Sustaining a traumatic brain injury can have extensive consequences on your livelihood. TBIs can impact your emotions, physical abilities and information processing capabilities. Depending on the severity of your injury, you may be in recovery for years, possibly even a lifetime.

Thankfully, there are plenty of ways that health care professionals can treat brain damage and rehabilitate you. Plus, you can seek reimbursement for these medical costs through a personal injury claim. Here is some information on the healing process. 

Mild injuries

According to the Mayo Clinic, minor brain injuries often do not require treatment besides resting and taking pain relievers. However, even in this circumstance, you should have follow-up appointments with your doctor to ensure nothing worsens. Your doctor may advise you to refrain from cognitive and physical activities for a period of time.
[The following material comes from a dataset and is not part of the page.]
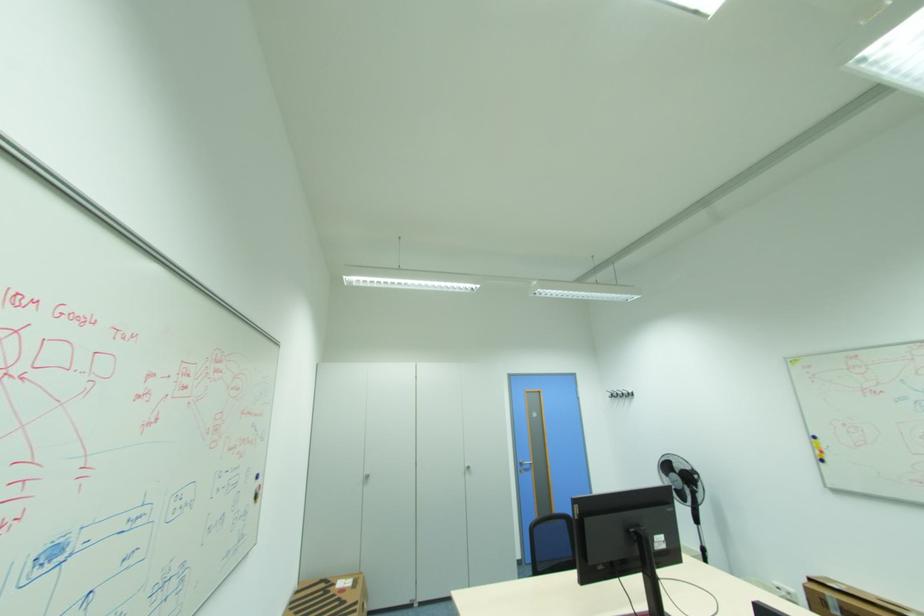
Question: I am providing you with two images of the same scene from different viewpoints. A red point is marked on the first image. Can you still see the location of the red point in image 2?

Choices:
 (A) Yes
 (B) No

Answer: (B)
Most individuals who sustain mild TBIs return to their normal daily life. 

Moderate to severe injuries

However, if your injury is more serious, you should receive emergency medical care. Treatment and recovery of a moderate to severe TBI often includes a combination of medication and rehabilitation. Your outlook depends largely on the extent of the damage and how promptly you receive treatment. 


Here are some common drugs doctors administer and prescribe for brain injuries:

  • Diuretics, to reduce pressure in the brain
  • Anti-seizure medications, to prevent any further brain damage due to a risk of seizures
  • Prescription pain pills, to relieve pain and discomfort

Sometimes, doctors induce TBI patients into temporary comas, because a comatose brain can function with less oxygen.


Brain damage can make it hard for you to perform daily activities. Rehabilitation specialists can help you re-learn basic tasks. Physical therapy is common to help you re-learn how to walk, balance and move. Language and speech therapy is sometimes necessary, as brain injuries can impact your ability to speak and understand language. Sometimes, occupational therapy is helpful to assist you in getting back to work.